So, I have a txt file that has the below content in it:
CREATE EXTERNAL TABLE `table1`(
`tab_id bigint COMMENT 'The unique identifier of thetable')
ROW FORMAT SERDE
*
STORED AS INPUTFORMAT
*
OUTPUTFORMAT
*
LOCATION
*
TBLPROPERTIES (
'transient_lastDdlTime'='1556u3ehw27')
CREATE TABLE `table2`(
`count` bigint)
ROW FORMAT SERDE
*
STORED AS INPUTFORMAT
*
OUTPUTFORMAT
*
LOCATION
'hdfs://path/'
TBLPROPERTIES (
'transient'='15407')
As you can see, after each table's DDL, there is no ; at the end of it.I am trying to write a program that inserts a ; after each one of the tables DDL's. So the output should be like:
CREATE EXTERNAL TABLE `table1`(
`tab_id bigint COMMENT 'The unique identifier of thetable')
ROW FORMAT SERDE
*
STORED AS INPUTFORMAT
*
OUTPUTFORMAT
*
LOCATION
*
TBLPROPERTIES (
'transient_lastDdlTime'='1556u3ehw27');
CREATE TABLE `table2`(
`count` bigint)
ROW FORMAT SERDE
*
STORED AS INPUTFORMAT
*
OUTPUTFORMAT
*
LOCATION
'hdfs://path/'
TBLPROPERTIES (
'transient'='15407');
There are two ways I have tried this. (1) By adding it the the DDL creation script and a python program.

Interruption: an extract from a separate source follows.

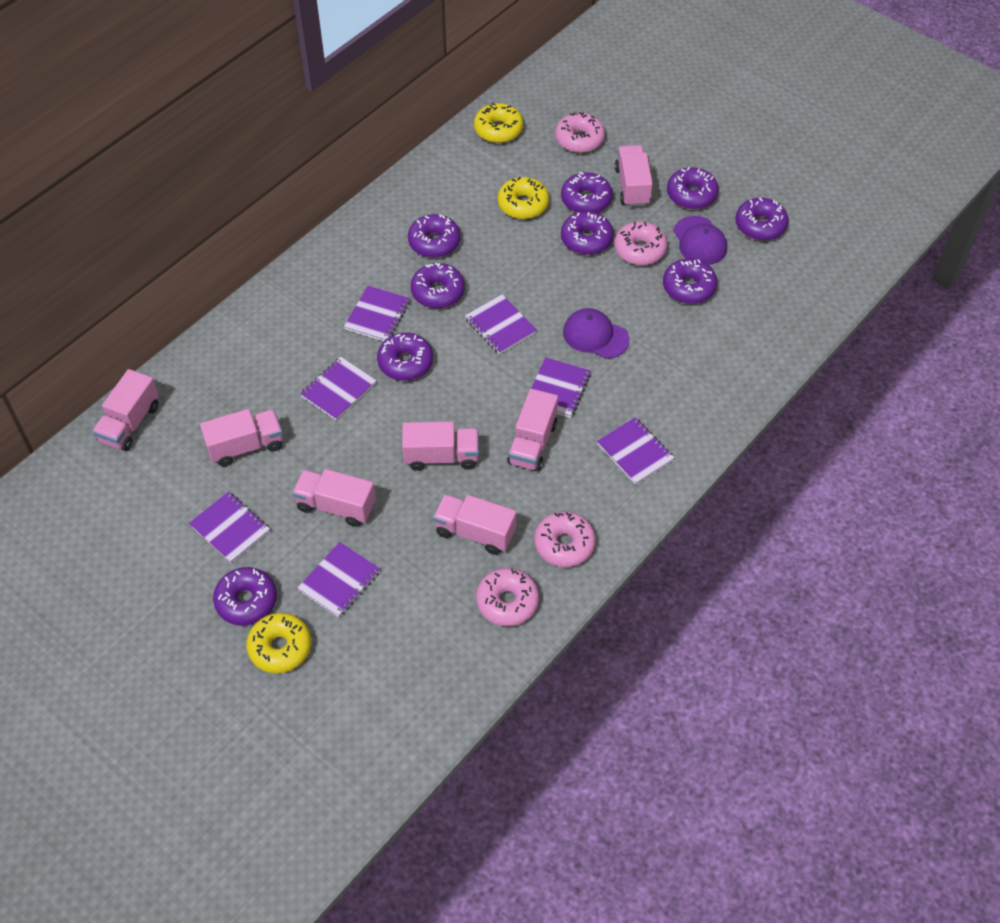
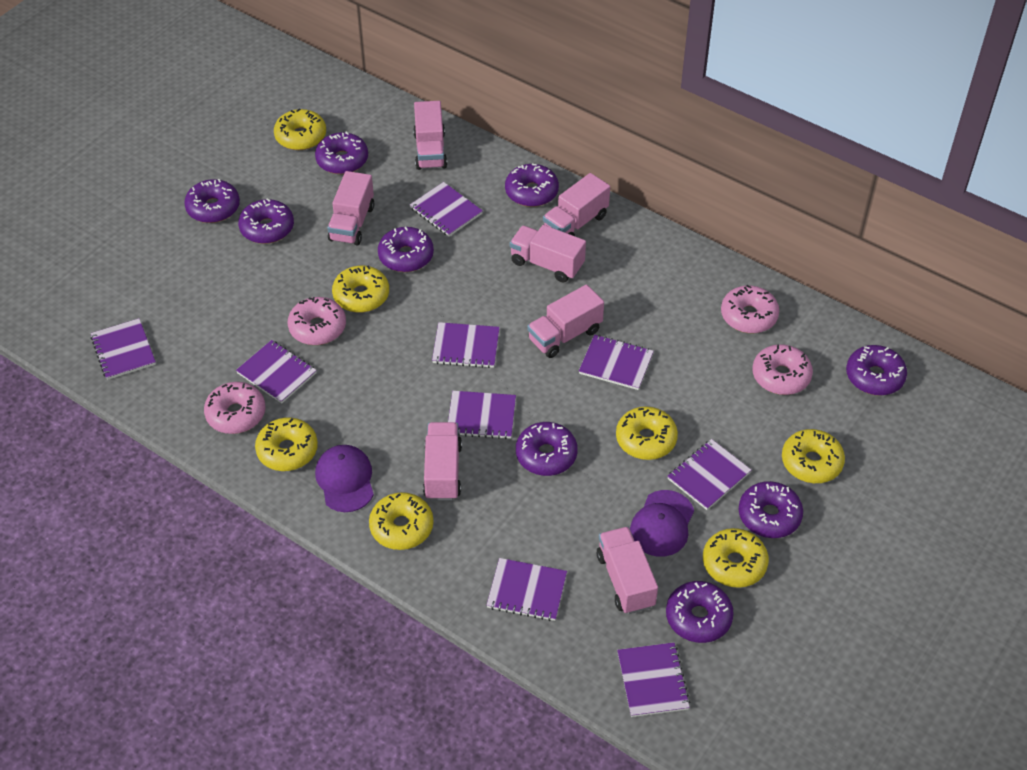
purple notebook: 7 -> 9
yellow donut: 3 -> 7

Below is my DDL creation .sh script which runs through my database's tables and generates a single file for all the tables within a database.I tried to use the cat function shown below on the last line(# cat...) to do that but kept receiving errors.
hiveDBName=my_db;
showcreate="show create table "
showpartitions="show partitions "
terminate=";"
tables=`hive -e "use $hiveDBName;show tables;"`
tab_list=`echo "${tables}"`
rm -f ${hiveDBName}_all_table_partition_DDL.sql
for list in $tab_list
do
echo "Generating table script for " ${hiveDBName}.${list}
showcreatetable=${showcreatetable}${showcreate}${hiveDBName}.${list}${terminate}
done
echo " ====== Create Tables ======= : " $showcreatetable
##Remove the file
rm -f ${hiveDBName}_extract_all_tables.txt
hive -e "use $hiveDBName; ${showcreatetable}" > /home/path/filter_ddls/aa.sql
grep -v "WARN" /home/path/filter_ddls/aa.sql >/home/path/hive_db_ddls/${hiveDBName}_extract_all_tables.sql
# cat a1.sql + ";\n\n" >> ${hiveDBName}_extract_all_tables.sql
Below is my Python program but the output of this method adds ; only after tblproperties which skips certain tables.
import re
f = open("/home/path/ddl.sql", 'rt', encoding='latin-1').read()
with open("/home/path/new_ddl.sql","w") as output:
output.write(re.sub(r'(TBLPROPERTIES \(.*?\))', r'\1;', f, flags=re.DOTALL))
Any ideas or suggestion to make this happen? Preferable the first option (the .sh script).